Advancing Cybersecurity: Navigating the New Landscape of AI Penetration Testing

Chenny Ren
4 min readMar 20, 2024

Software security has made significant strides in the past few decades. It’s hard to believe now, but there was a time when penetration testing was conducted only at the host/network layer, and security teams were fully aware of application-level attacks such as SQL injection and cross-site scripting. As a result, attackers began to bypass traditional defensive measures like network firewalls through application-layer attacks, leading to the emergence of controls such as Web Application Firewalls (WAFs), Appsec reviews, and source code review.

Today, software security has evolved to include technologies like serverless, API controls, and pipeline security through the DevSecOps movement.

Emerging Threats

As security teams know, hackers are notoriously clever. Once a layer of security is implemented in an application, they move on to target emerging technologies that are not as mature. Keep in mind that today’s AI-based systems are the new web applications of the past that network security teams were unaware of as a new attack surface.

For companies implementing AI-based systems, network security teams usually perform penetration testing up to the application layer but overlook a critical point:

The key feature of AI-based systems is their ability to make decisions based on the data provided. If this data and decision-making ability are compromised or stolen, the entire AI ecosystem could be at risk.

Unfortunately, most network security teams today are not aware of the new types of attacks introduced by AI systems. In these attacks, attackers manipulate unique features of how AI systems work to achieve their malicious intent.

Many business models have been manipulated or deceived, and as AI adoption grows, this type of attack will only increase.

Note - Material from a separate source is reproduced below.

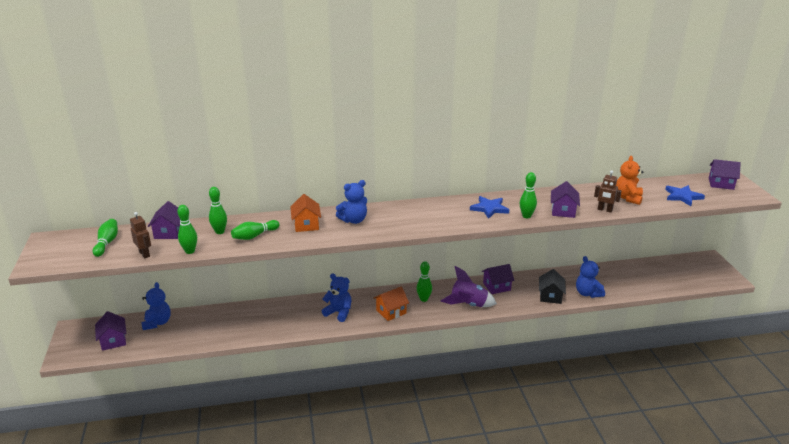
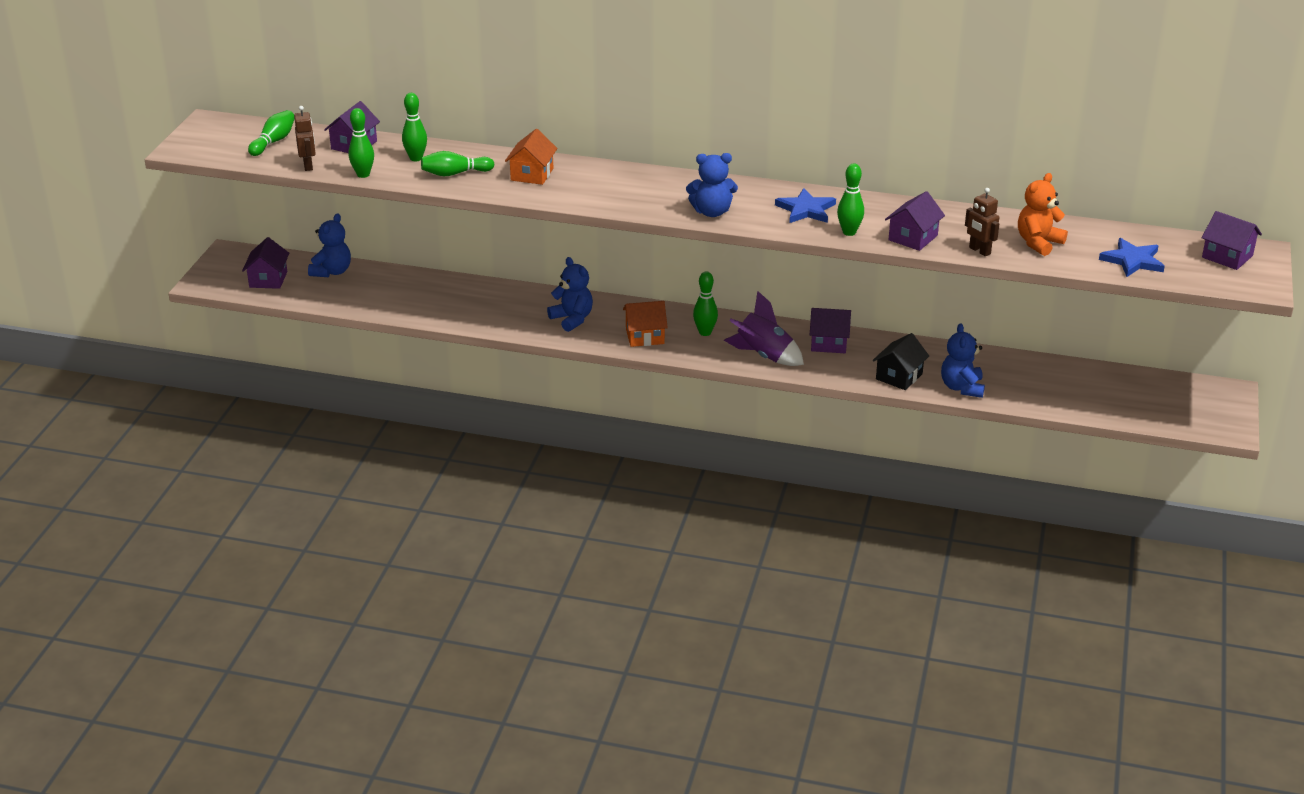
camera: 25 degrees right, 5 degrees up
blue teddy bear [336,180,367,224] -> blue teddy bear moved to [686,153,738,217]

Unique Types of AI Attacks

The new threat landscape introduced by AI is very diverse. Data may be intentionally or unintentionally “poisoned,” leading to manipulated decisions. Similarly, AI logic or data can be “inferred,” leading to data extraction. Once attackers figure out the underlying decision logic, models can be “evaded.”

Penetration Testing AI Applications

The good news is you don’t have to start from scratch. If you’ve been part of a cybersecurity team involved in penetration testing or red teaming, you might be familiar with the MITRE ATT&CK framework, a publicly accessible database of adversary tactics and techniques based on real-world observations.

This popular framework has been used to create the MITRE ATLAS (Adversarial Threat Landscape for Artificial-Intelligence Systems), a knowledge base of adversarial tactics, techniques, and case studies for machine learning (ML) systems based on real-world observations, ML red teaming, security team demonstrations, and academic research.

ATLAS follows the same framework as MITRE, making it easy for cybersecurity practitioners to study and adopt its techniques when wanting to test the vulnerabilities and security risks of their internal AI systems. It also helps raise awareness of these risks within the cybersecurity community, as they are presented in a format they are already familiar with.

AI Penetration Testing Tools

Standard security tools usually do not have built-in AI-based technologies that can assess a model’s vulnerabilities to model reasoning or evasion risks. Fortunately, cybersecurity teams can supplement their existing penetration testing toolkit with free tools. These tools are open source, but commercial alternatives are also available.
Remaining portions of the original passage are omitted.